### EXERCISE
Echo every one of the records below word for word, leaving out the pictures.

### DATA FOR PROCESSING
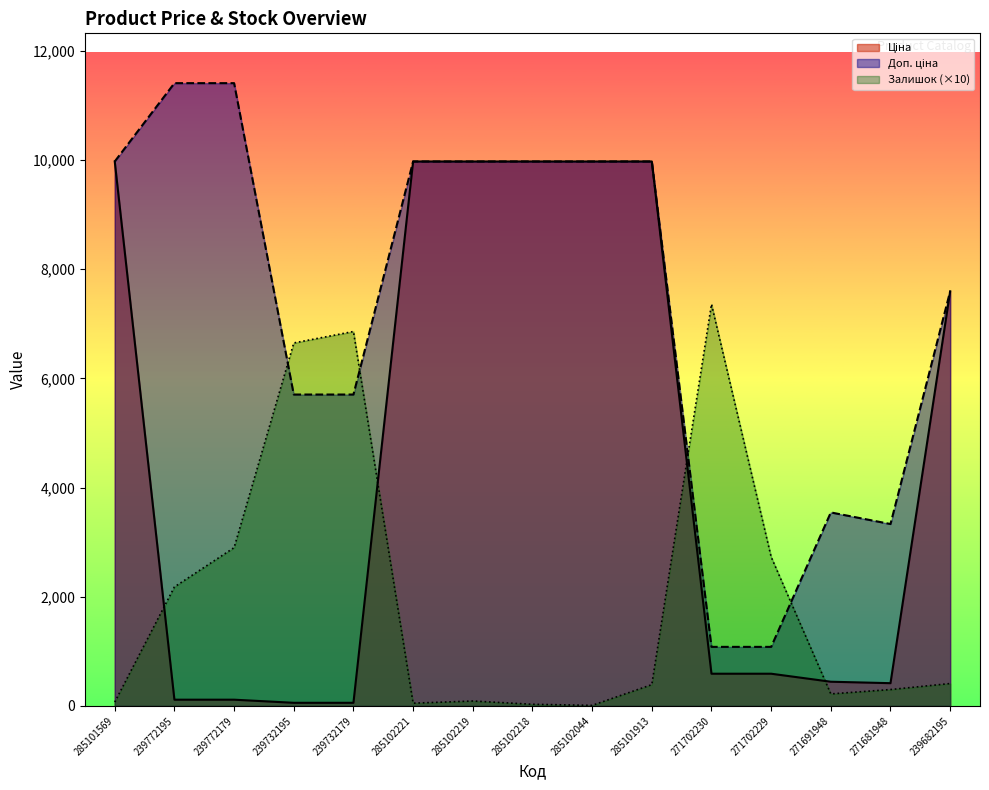

Rank the categories by Ціна value from lowest to highest.

239732195, 239732179, 239772195, 239772179, 271681948, 271691948, 271702230, 271702229, 239682195, 285101569, 285102221, 285102219, 285102218, 285102044, 285101913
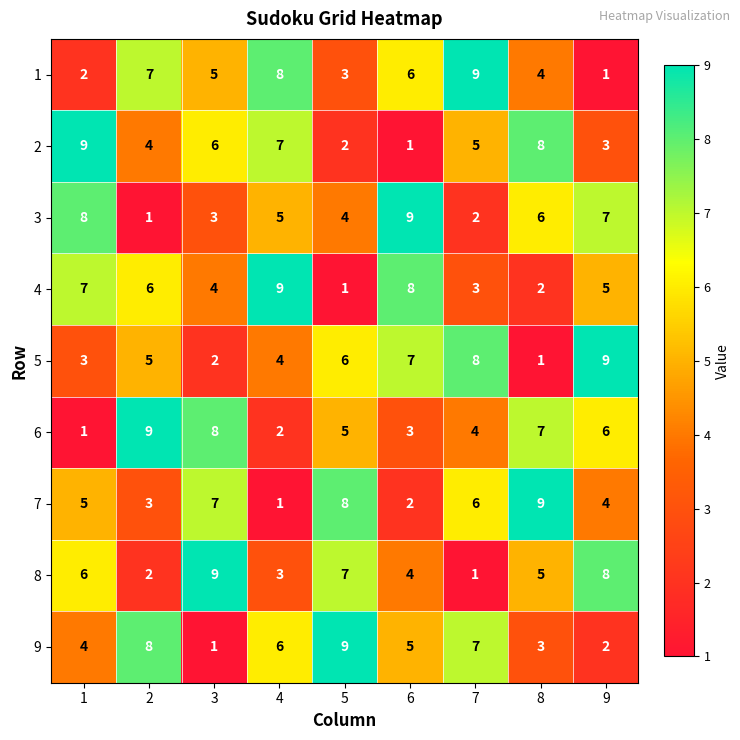

At how many categories does at least one series exceed 3?

9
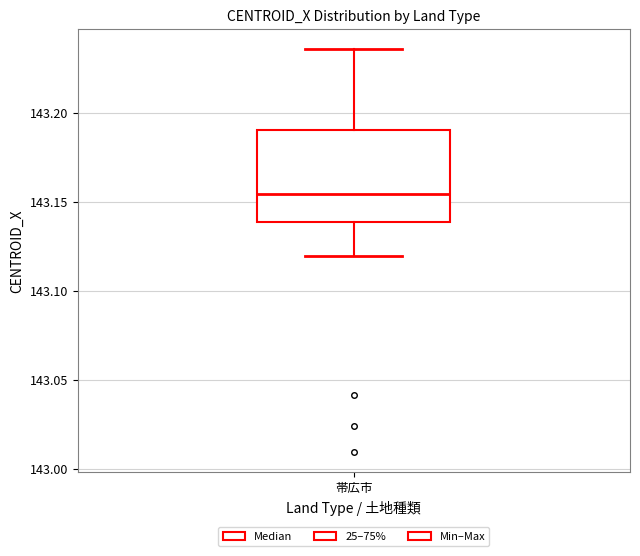

Read this box plot against the y-axis: the position of the median line, the range covered by the box, and the ends of both whiskers. The values are not printed on the chart, so give them approximately, as read against the axis.

median 143.155, box 143.140 to 143.190, whiskers 143.120 to 143.235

### ANSWER BOX
Rank the categories by Ціна value from lowest to highest.

239732195, 239732179, 239772195, 239772179, 271681948, 271691948, 271702230, 271702229, 239682195, 285101569, 285102221, 285102219, 285102218, 285102044, 285101913

At how many categories does at least one series exceed 3?

9

Read this box plot against the y-axis: the position of the median line, the range covered by the box, and the ends of both whiskers. The values are not printed on the chart, so give them approximately, as read against the axis.

median 143.155, box 143.140 to 143.190, whiskers 143.120 to 143.235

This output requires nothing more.